More importantly, there is no showing that the actions taken by defendants evinces a high degree of moral turpitude and demonstrates such wanton dishonesty as to imply a criminal indifference to civil obligations.
Finally, plaintiff failed to raise a triable issue of fact regarding the issue of whether the defendants' conduct warranted punitive damages.
And, the "ill will" detailed by plaintiff arising from the 1993 bitter contest between plaintiff on the one hand, and Audrey and Sydell, on the other hand, over their mother's will, and the alleged ill will that Barbara developed towards plaintiff because she claims that plaintiff accused her of killing her husband and fired her sons from the business, are not at issue herein. Even if taken as true, plaintiff has failed to link the alleged ill will from the 1993 family dispute to the instant basis for punitive damages.
Conclusion
Plaintiff have failed to sufficiently support an award for punitive damages, sufficient to overcome the instant motion, through specific evidentiary allegations, that the alleged conduct was of an egregious nature, and aimed not solely at this plaintiff, but at the public, generally ( American Transitions. Co. v Associated International Ins.
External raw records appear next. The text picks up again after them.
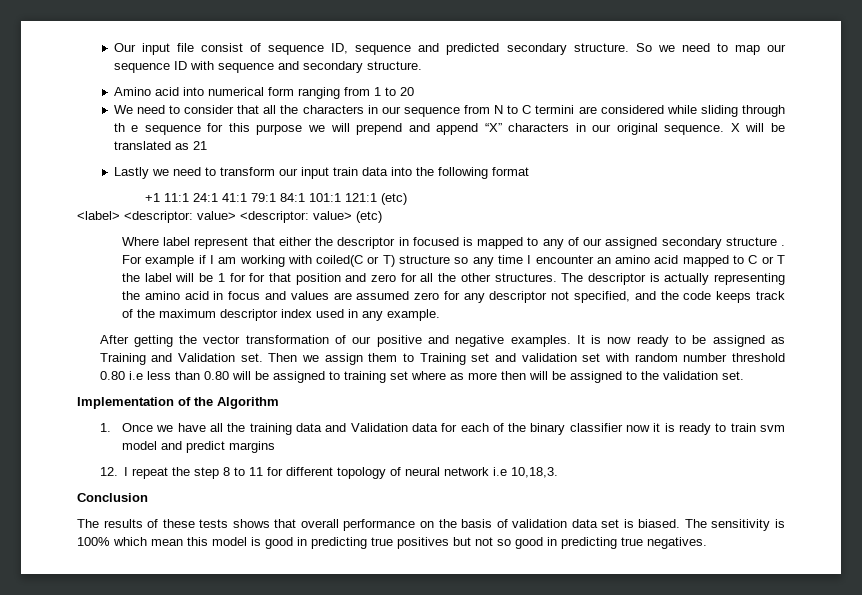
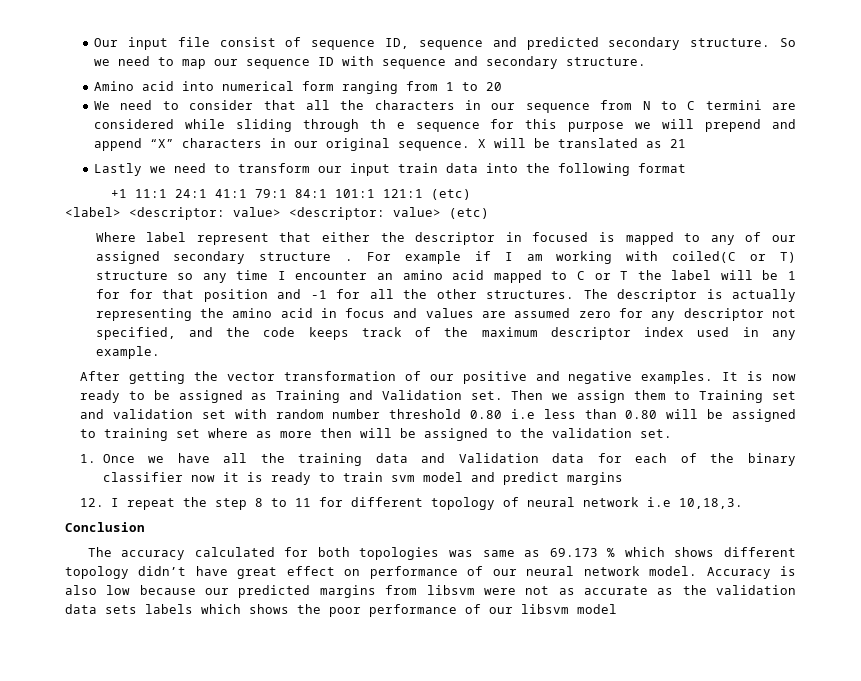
[371,274,397,282] zero -> [310,290,327,299] -1
[77,397,279,409] // Implementation of the Algorithm -> (673, 433) none
[103,519,785,531] [77,537,707,549] results of these tests shows that overall performance on the basis of validation data set is biased. The sensitivity is 100% which mean this model is good in predicting true positives but not so good in predicting true negatives. -> [121,547,797,560] [65,566,796,579] [65,585,796,598] [65,604,617,617] accuracy calculated for both topologies was same as 69.173 % which shows different topology didn’t have great effect on performance of our neural network model. Accuracy is also low because our predicted margins from libsvm were not as accurate as the validation data sets labels which shows the poor performance of our libsvm model

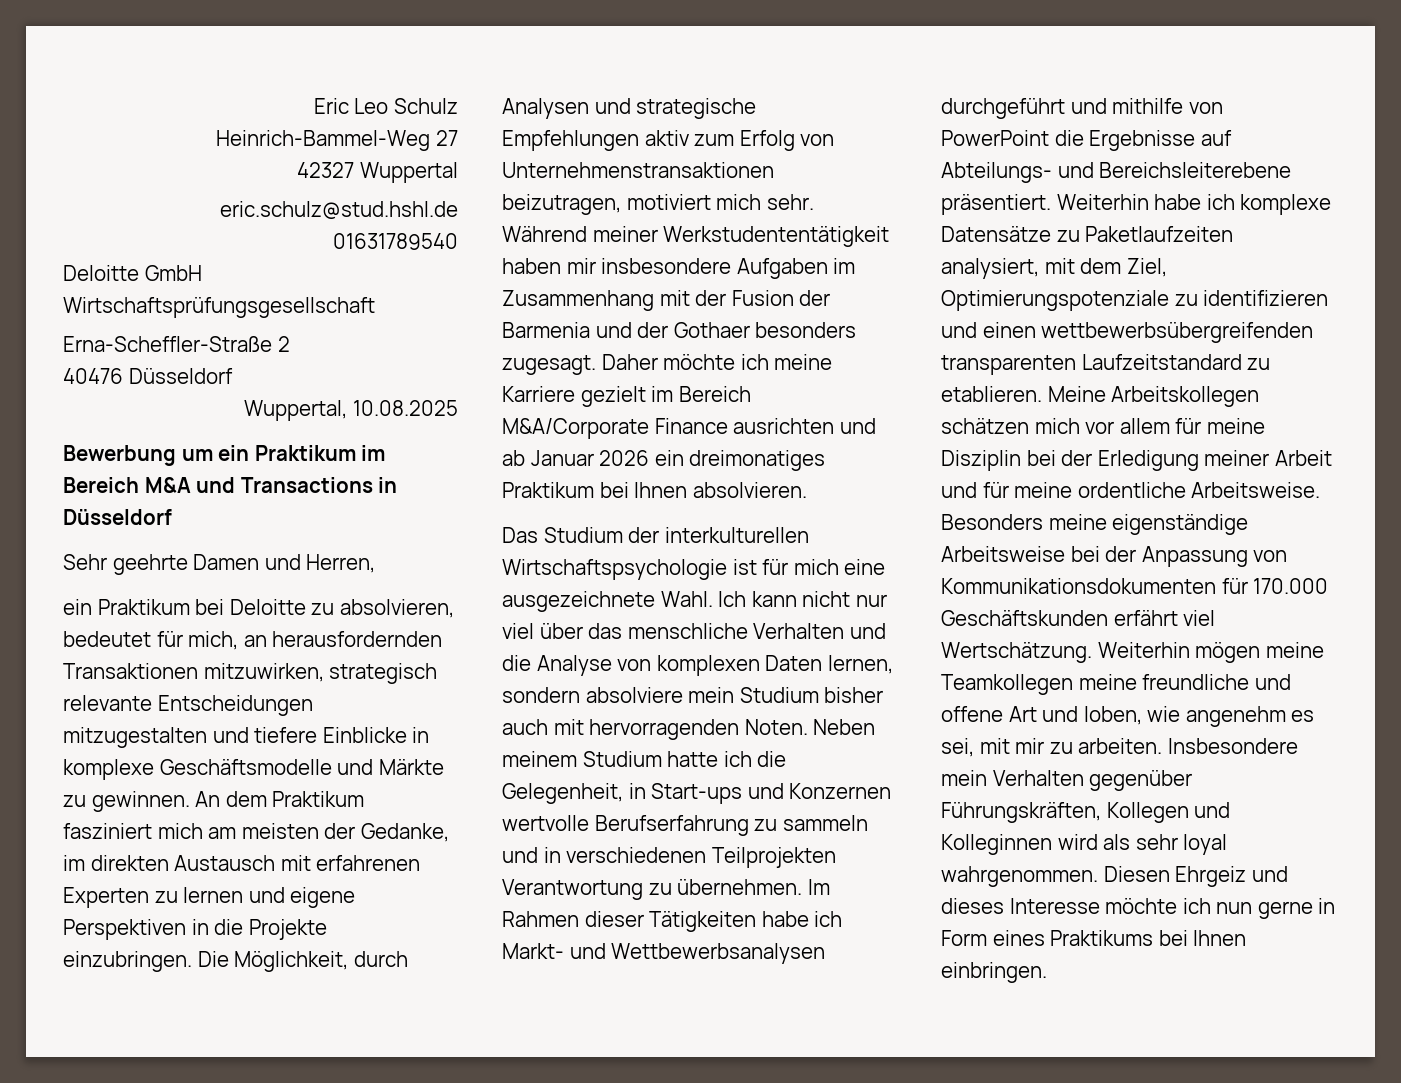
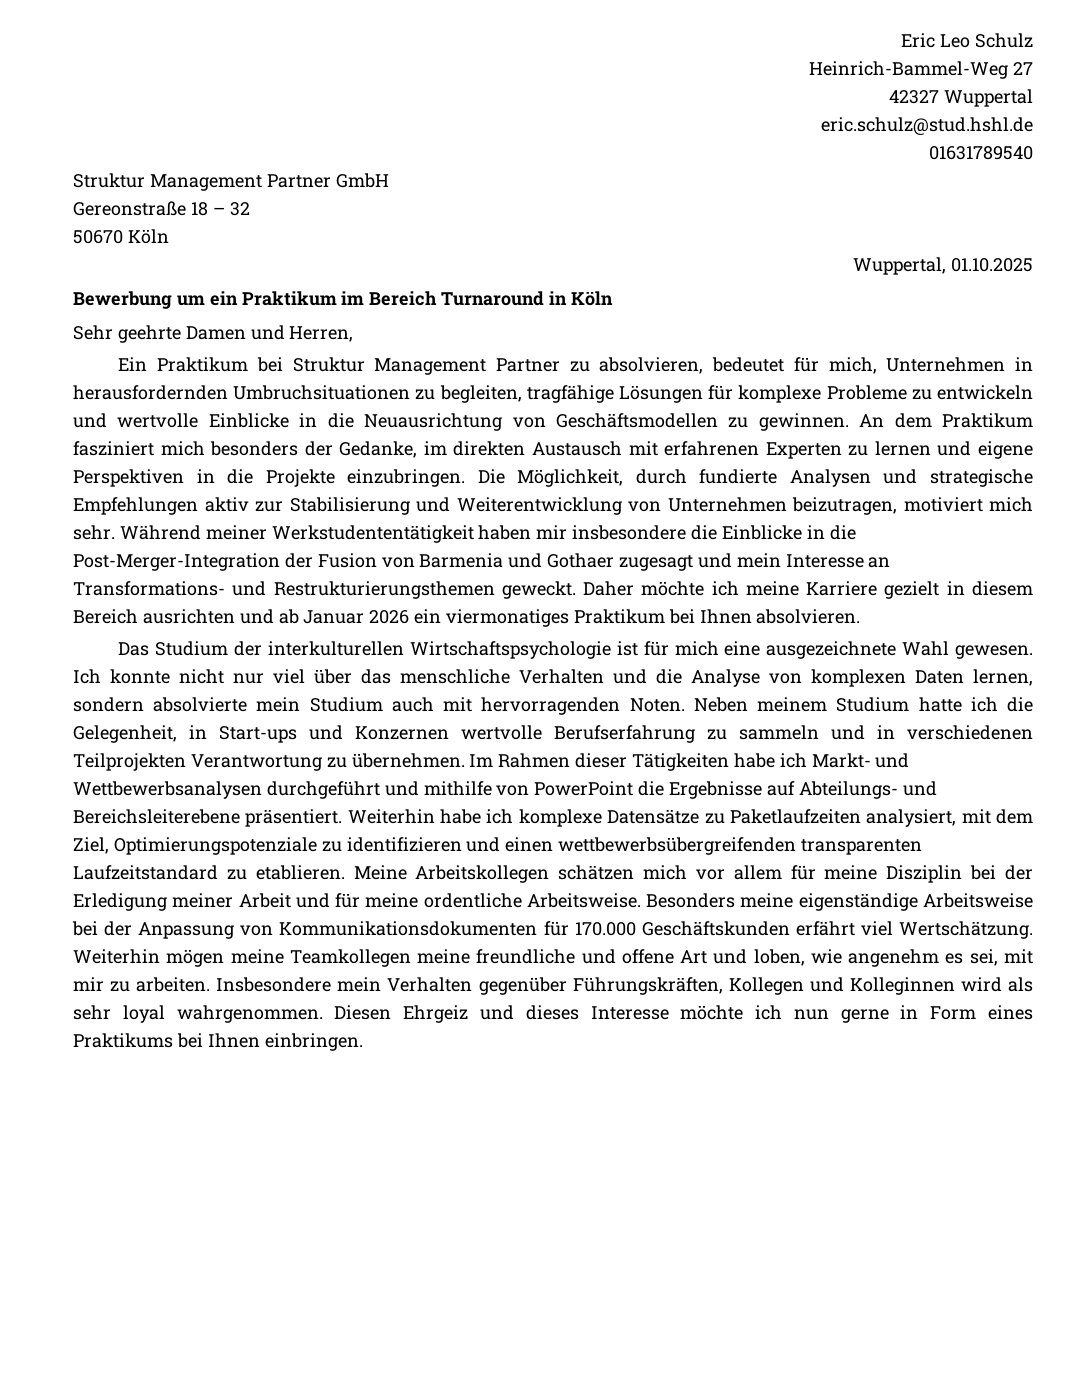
[63,265,202,281] [63,297,375,318] [63,336,290,352] [63,368,233,384] Deloitte GmbH Wirtschaftsprüfungsgesellschaft // Erna-Scheffler-Straße 2 // 40476 Düsseldorf -> [73,173,389,191] [73,201,250,216] [73,229,169,244] Struktur Management Partner GmbH // Gereonstraße 18 – 32 // 50670 Köln
[353,400,459,416] 10.08.2025 -> [951,258,1033,272] 01.10.2025
[144,477,398,493] [63,509,172,525] M&A und Transactions in Düsseldorf -> [441,291,613,306] Turnaround in Köln
[63,599,306,615] ein Praktikum bei Deloitte -> [118,357,560,375] Ein Praktikum bei Struktur Management Partner
[243,631,443,647] [63,663,438,684] [63,695,313,716] [63,727,430,748] [63,759,444,780] an herausfordernden Transaktionen mitzuwirken, strategisch relevante Entscheidungen mitzugestalten und tiefere Einblicke in komplexe Geschäftsmodelle und Märkte -> [886,357,1033,372] [73,385,1034,403] [73,413,718,431] Unternehmen in herausfordernden Umbruchsituationen zu begleiten, tragfähige Lösungen für komplexe Probleme zu entwickeln und wertvolle Einblicke in die Neuausrichtung von Geschäftsmodellen
[208,823,319,839] am meisten -> [210,441,299,456] besonders
(408, 959) none -> [699,469,778,484] fundierte
[694,130,835,151] [502,162,774,178] zum Erfolg von Unternehmenstransaktionen -> [255,497,787,515] zur Stabilisierung und Weiterentwicklung von Unternehmen
[736,258,856,279] [502,290,690,311] Aufgaben im Zusammenhang mit -> [691,525,856,540] [73,553,280,571] die Einblicke in die Post-Merger-Integration
[799,290,831,306] der -> [381,557,415,568] von
[637,322,857,338] [502,355,596,375] der Gothaer besonders zugesagt. -> [547,553,891,571] [73,581,576,599] Gothaer zugesagt und mein Interesse an Transformations- und Restrukturierungsthemen geweckt.
[651,386,751,402] [502,418,728,439] im Bereich M&A/Corporate Finance -> [946,581,1033,596] [73,609,138,624] in diesem Bereich
[689,450,826,471] dreimonatiges -> [446,609,570,627] viermonatiges
[660,591,797,607] Wahl. Ich kann -> [902,641,1034,659] [73,669,170,684] Wahl gewesen. Ich konnte
[585,687,683,703] absolviere -> [153,697,248,712] absolvierte
[824,687,884,703] bisher -> (383, 704) none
Co., 261 AD2d 251 [1st Dept 1999]).
Based on the foregoing, it is hereby
ORDERED that the application of defendants Sydell Goldstein, Audrey Siller, Barbara Zuckerman, Lance Landers and Sam-Fay Realty, Corp., for an order, pursuant to CPLR 3212 granting partial summary judgment dismissing all of the claims of plaintiff Myron Zuckerman for punitive damages is granted and said cause of action is dismissed; and it is further
ORDERED that counsel for defendants shall serve a copy of this order with notice of entry within twenty days of entry on counsel for plaintiff.